-------- Excerpted data

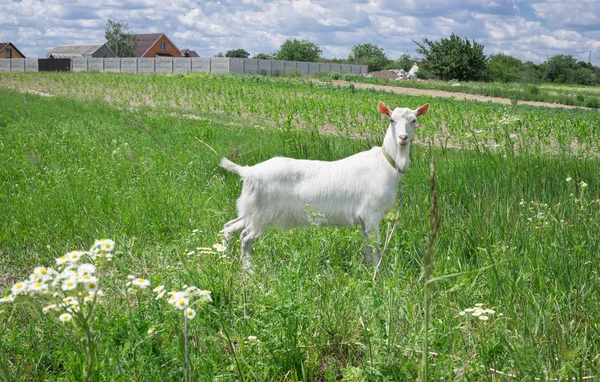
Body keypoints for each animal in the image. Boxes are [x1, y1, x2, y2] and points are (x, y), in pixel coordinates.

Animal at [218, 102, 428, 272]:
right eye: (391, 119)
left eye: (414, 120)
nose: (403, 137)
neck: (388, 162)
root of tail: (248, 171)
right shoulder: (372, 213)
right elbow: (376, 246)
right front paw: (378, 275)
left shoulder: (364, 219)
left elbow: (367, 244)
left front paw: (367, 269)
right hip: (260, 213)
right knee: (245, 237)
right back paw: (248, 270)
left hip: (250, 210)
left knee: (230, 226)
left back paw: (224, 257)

----------------

> Work to be completed: Return every line from the entries that holds the string "left".

> Finished task:
left eye: (414, 120)
left shoulder: (364, 219)
left elbow: (367, 244)
left front paw: (367, 269)
left hip: (250, 210)
left knee: (230, 226)
left back paw: (224, 257)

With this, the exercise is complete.